**Task statement:**
Write out all the records exactly, and keep any images out.

Data to use section start

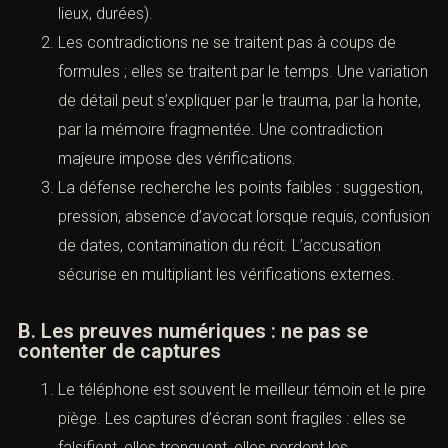
2026 : guide procédure pénale)
A. L’audition : une architecture en quatre
temps
Une audition utile suit une logique : situation initiale,
déclencheur, déroulé précis, conséquences. Les
questions doivent distinguer les perceptions (peur,
sidération) des faits observables (gestes, paroles,
lieux, durées).
Les contradictions ne se traitent pas à coups de
formules ; elles se traitent par le temps. Une
variation de détail peut s’expliquer par le trauma,
par la honte, par la mémoire fragmentée. Une
contradiction majeure impose des vérifications.
La défense recherche les points faibles :
suggestion, pression, absence d’avocat lorsque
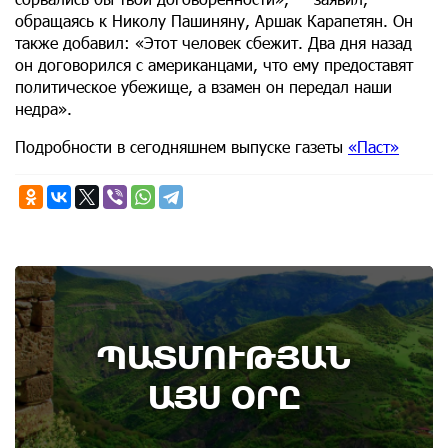
обращаясь к Николу Пашиняну, Аршак Карапетян. Он
также добавил: «Этот человек сбежит. Два дня назад
он договорился с американцами, что ему предоставят
политическое убежище, а взамен он передал наши
недра».
Подробности в сегодняшнем выпуске газеты
«Паст»
7th of August
ՊԱՏՄՈՒԹՅԱՆ
Административный суд удовлетворил иск ААЦ
по делу монастыря Ованаванк
ԱՅՍ ՕՐԸ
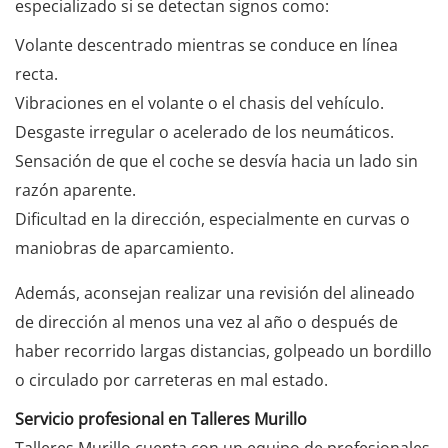
especializado si se detectan signos como:
Volante descentrado mientras se conduce en línea
recta.
Vibraciones en el volante o el chasis del vehículo.
Desgaste irregular o acelerado de los neumáticos.
Sensación de que el coche se desvía hacia un lado sin
razón aparente.
Dificultad en la dirección, especialmente en curvas o
maniobras de aparcamiento.
Además, aconsejan realizar una revisión del alineado
de dirección al menos una vez al año o después de
haber recorrido largas distancias, golpeado un bordillo
o circulado por carreteras en mal estado.
Servicio profesional en Talleres Murillo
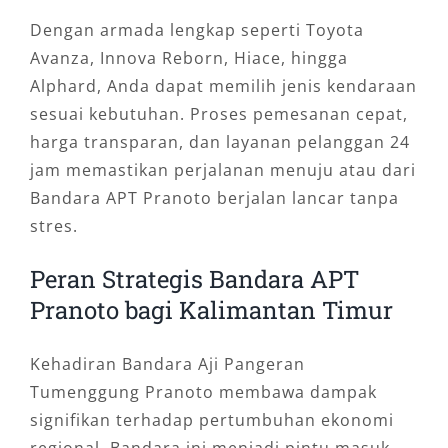
Dengan armada lengkap seperti Toyota
Avanza, Innova Reborn, Hiace, hingga
Alphard, Anda dapat memilih jenis kendaraan
sesuai kebutuhan. Proses pemesanan cepat,
harga transparan, dan layanan pelanggan 24
jam memastikan perjalanan menuju atau dari
Bandara APT Pranoto berjalan lancar tanpa
stres.
Peran Strategis Bandara APT
Pranoto bagi Kalimantan Timur
Kehadiran Bandara Aji Pangeran
Tumenggung Pranoto membawa dampak
signifikan terhadap pertumbuhan ekonomi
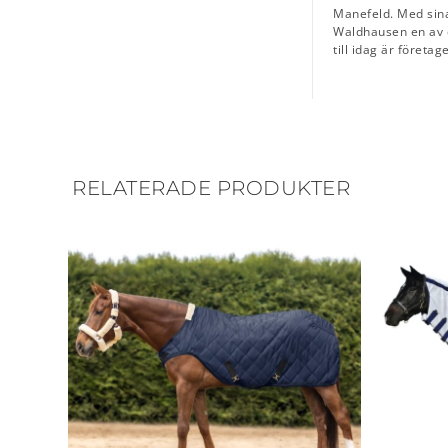
Manefeld. Med sina
Waldhausen en av d
till idag är företa
RELATERADE PRODUKTER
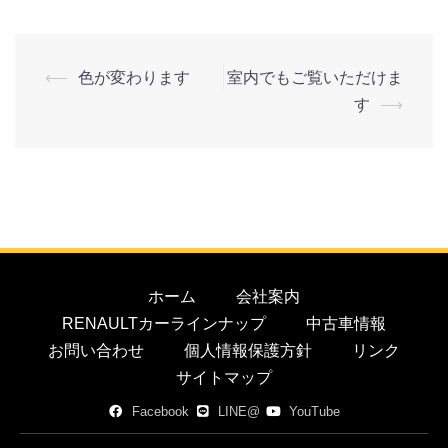
⟵
色が変わります
室内でもご覧いただけま
す
⟶
ホーム
会社案内
RENAULTカーラインナップ
中古車情報
お問い合わせ
個人情報保護方針
リンク
サイトマップ
Facebook
LINE@
YouTube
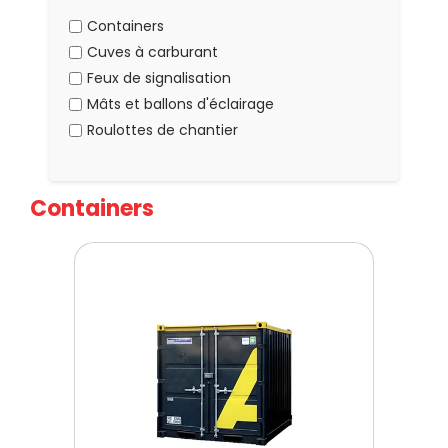
Containers
Cuves à carburant
Feux de signalisation
Mâts et ballons d'éclairage
Roulottes de chantier
Containers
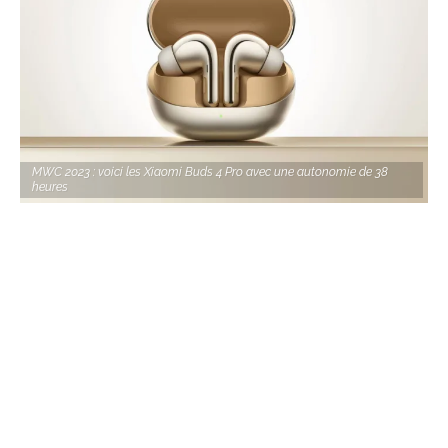
MWC 2023 : voici les Xiaomi Buds 4 Pro avec une autonomie de 38
heures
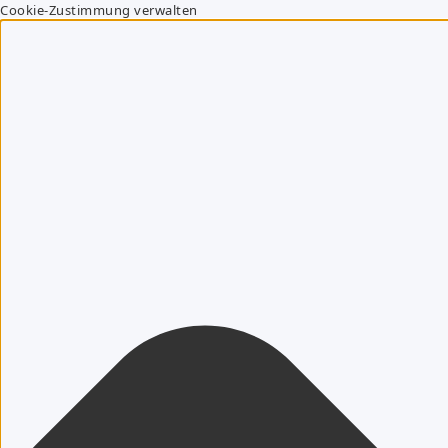
Cookie-Zustimmung verwalten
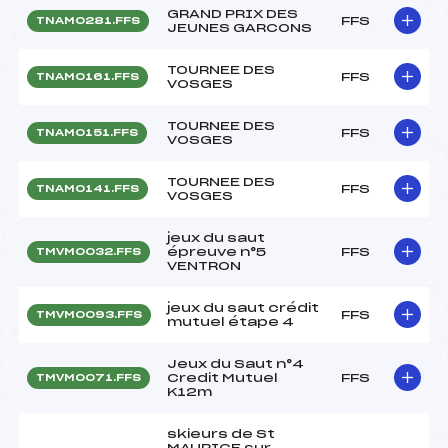
GRAND PRIX DES
FFS
TNAM0281.FFS
JEUNES GARCONS
TOURNEE DES
FFS
TNAM0161.FFS
VOSGES
TOURNEE DES
FFS
TNAM0151.FFS
VOSGES
TOURNEE DES
FFS
TNAM0141.FFS
VOSGES
jeux du saut
épreuve n°5
FFS
TMVM0032.FFS
VENTRON
jeux du saut crédit
FFS
TMVM0093.FFS
mutuel étape 4
Jeux du Saut n°4
Credit Mutuel
FFS
TMVM0071.FFS
K12m
skieurs de St
MAURICE sur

Data to use section end

**Solution to the problem:**
2026 : guide procédure pénale)
A. L’audition : une architecture en quatre
temps
Une audition utile suit une logique : situation initiale,
déclencheur, déroulé précis, conséquences. Les
questions doivent distinguer les perceptions (peur,
sidération) des faits observables (gestes, paroles,
lieux, durées).
Les contradictions ne se traitent pas à coups de
formules ; elles se traitent par le temps. Une
variation de détail peut s’expliquer par le trauma,
par la honte, par la mémoire fragmentée. Une
contradiction majeure impose des vérifications.
La défense recherche les points faibles :
suggestion, pression, absence d’avocat lorsque
обращаясь к Николу Пашиняну, Аршак Карапетян. Он
также добавил: «Этот человек сбежит. Два дня назад
он договорился с американцами, что ему предоставят
политическое убежище, а взамен он передал наши
недра».
Подробности в сегодняшнем выпуске газеты
«Паст»
7th of August
ՊԱՏՄՈՒԹՅԱՆ
Административный суд удовлетворил иск ААЦ
по делу монастыря Ованаванк
ԱՅՍ ՕՐԸ
especializado si se detectan signos como:
Volante descentrado mientras se conduce en línea
recta.
Vibraciones en el volante o el chasis del vehículo.
Desgaste irregular o acelerado de los neumáticos.
Sensación de que el coche se desvía hacia un lado sin
razón aparente.
Dificultad en la dirección, especialmente en curvas o
maniobras de aparcamiento.
Además, aconsejan realizar una revisión del alineado
de dirección al menos una vez al año o después de
haber recorrido largas distancias, golpeado un bordillo
o circulado por carreteras en mal estado.
Servicio profesional en Talleres Murillo
Dengan armada lengkap seperti Toyota
Avanza, Innova Reborn, Hiace, hingga
Alphard, Anda dapat memilih jenis kendaraan
sesuai kebutuhan. Proses pemesanan cepat,
harga transparan, dan layanan pelanggan 24
jam memastikan perjalanan menuju atau dari
Bandara APT Pranoto berjalan lancar tanpa
stres.
Peran Strategis Bandara APT
Pranoto bagi Kalimantan Timur
Kehadiran Bandara Aji Pangeran
Tumenggung Pranoto membawa dampak
signifikan terhadap pertumbuhan ekonomi
Manefeld. Med sina
Waldhausen en av d
till idag är företa
RELATERADE PRODUKTER
⟵
色が変わります
室内でもご覧いただけま
す
⟶
ホーム
会社案内
RENAULTカーラインナップ
中古車情報
お問い合わせ
個人情報保護方針
リンク
サイトマップ
Facebook
LINE@
YouTube
Containers
Cuves à carburant
Feux de signalisation
Mâts et ballons d'éclairage
Roulottes de chantier
Containers
MWC 2023 : voici les Xiaomi Buds 4 Pro avec une autonomie de 38
heures
Cookie-Zustimmung verwalten
GRAND PRIX DES
FFS
TNAM0281.FFS
JEUNES GARCONS
TOURNEE DES
FFS
TNAM0161.FFS
VOSGES
TOURNEE DES
FFS
TNAM0151.FFS
VOSGES
TOURNEE DES
FFS
TNAM0141.FFS
VOSGES
jeux du saut
épreuve n°5
FFS
TMVM0032.FFS
VENTRON
jeux du saut crédit
FFS
TMVM0093.FFS
mutuel étape 4
Jeux du Saut n°4
Credit Mutuel
FFS
TMVM0071.FFS
K12m
skieurs de St
MAURICE sur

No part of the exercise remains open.